The intricacies of local life are revealed, from agricultural organisation and production, to local crafts and business activity, to local criminality and how ordinary people spent their lives. This is carefully composed but at that point one would have to recognise that the people of Willington and their interactions with the Mowbray family were not dissimilar to the experiences of others in many contemporaneous English villages.

However, if one explores the text carefully, it is possible to identify evidence which has a much wider currency. Early sporting evidence is extremely valuable when it occurs. It will be fragmentary but the accumulation of such local evidence adds to the wider appreciation of how sport emerged in this relatively early period. In October 1467 punishment was to be imposed on anyone in Willington over the age of 12 who played tennis, with the exception of Christmas Day. Adults were liable for fines of 40d and overnight imprisonment for disobedience of this order. In 1473 several men were actually fined for playing tennis, so we know that this was really happening at this very early date.
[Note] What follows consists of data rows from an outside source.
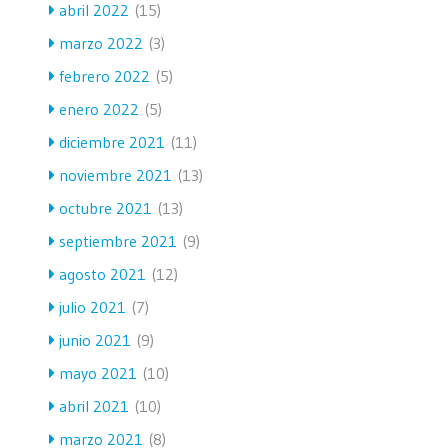
abril 2022
(15)
marzo 2022
(3)
febrero 2022
(5)
enero 2022
(5)
diciembre 2021
(11)
noviembre 2021
(13)
octubre 2021
(13)
septiembre 2021
(9)
agosto 2021
(12)
julio 2021
(7)
junio 2021
(9)
mayo 2021
(10)
abril 2021
(10)
marzo 2021
(8)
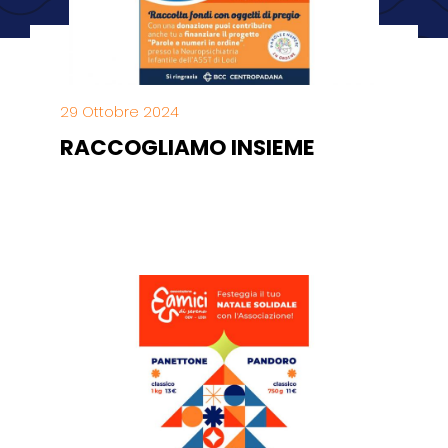
29 Ottobre 2024
RACCOGLIAMO INSIEME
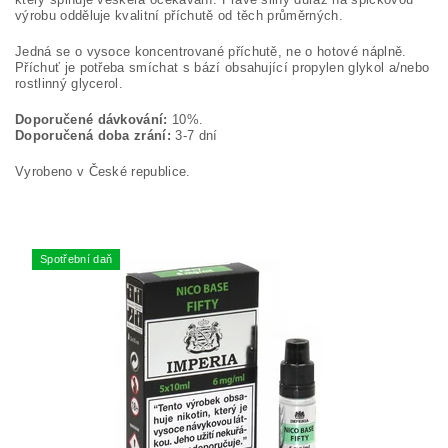
výrobu odděluje kvalitní příchutě od těch průměrných.
Jedná se o vysoce koncentrované příchutě, ne o hotové náplně.
Příchuť je potřeba smíchat s bází obsahující propylen glykol a/nebo
rostlinný glycerol.
Doporučené dávkování:
10%.
Doporučená doba zrání:
3-7 dní
Vyrobeno v České republice.
Spotřební daň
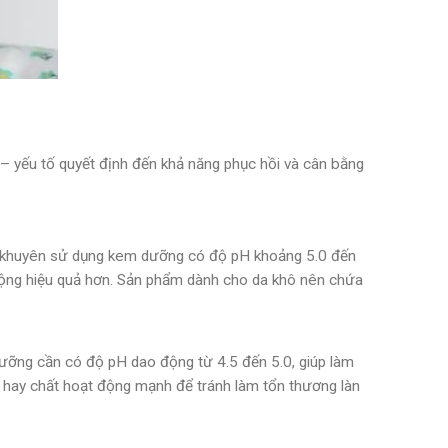
 yếu tố quyết định đến khả năng phục hồi và cân bằng
ng khuyên sử dụng kem dưỡng có độ pH khoảng 5.0 đến
 động hiệu quả hơn. Sản phẩm dành cho da khô nên chứa
m dưỡng cần có độ pH dao động từ 4.5 đến 5.0, giúp làm
 hay chất hoạt động mạnh để tránh làm tổn thương làn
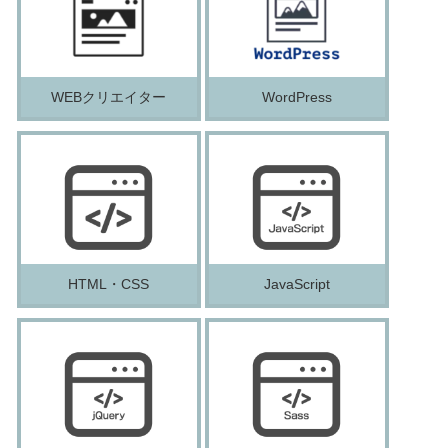
WEBクリエイター
WordPress
HTML・CSS
JavaScript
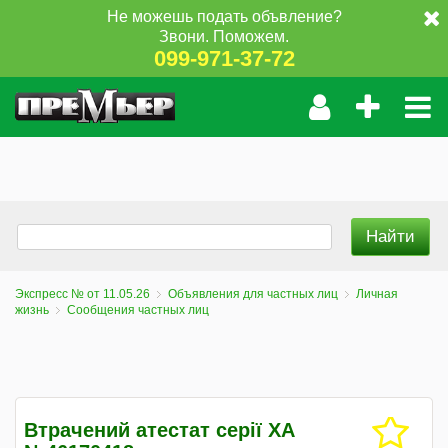
Не можешь подать объвление?
Звони. Поможем.
099-971-37-72
Экспресс № от 11.05.26
Объявления для частных лиц
Личная
жизнь
Сообщения частных лиц
Втрачений атестат серії ХА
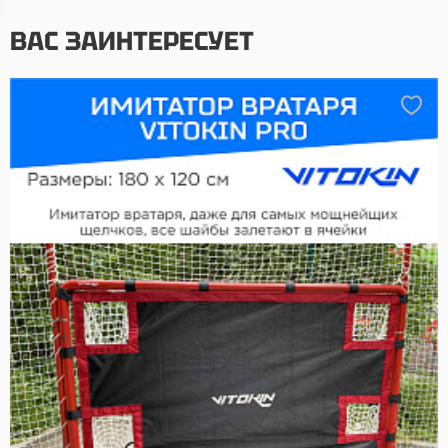
ВАС ЗАИНТЕРЕСУЕТ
There was already a pattern of games playing in Willington because in October 1397 it was ordered that ‘no-one shall play the game called quoyte in the future, under a penalty of 12d’. The historical reality is that the imposition of fines, whether for playing quoits or tennis, is a good indication that these villagers were participating in what we would now describe as sport.

These very specific illustrations reminds us that sources such as this can reveal useful evidence to specialist historians with various backgrounds. These isolated examples, drawn together, can improve our understanding of how people lived their lives in very specific ways half a millennium ago.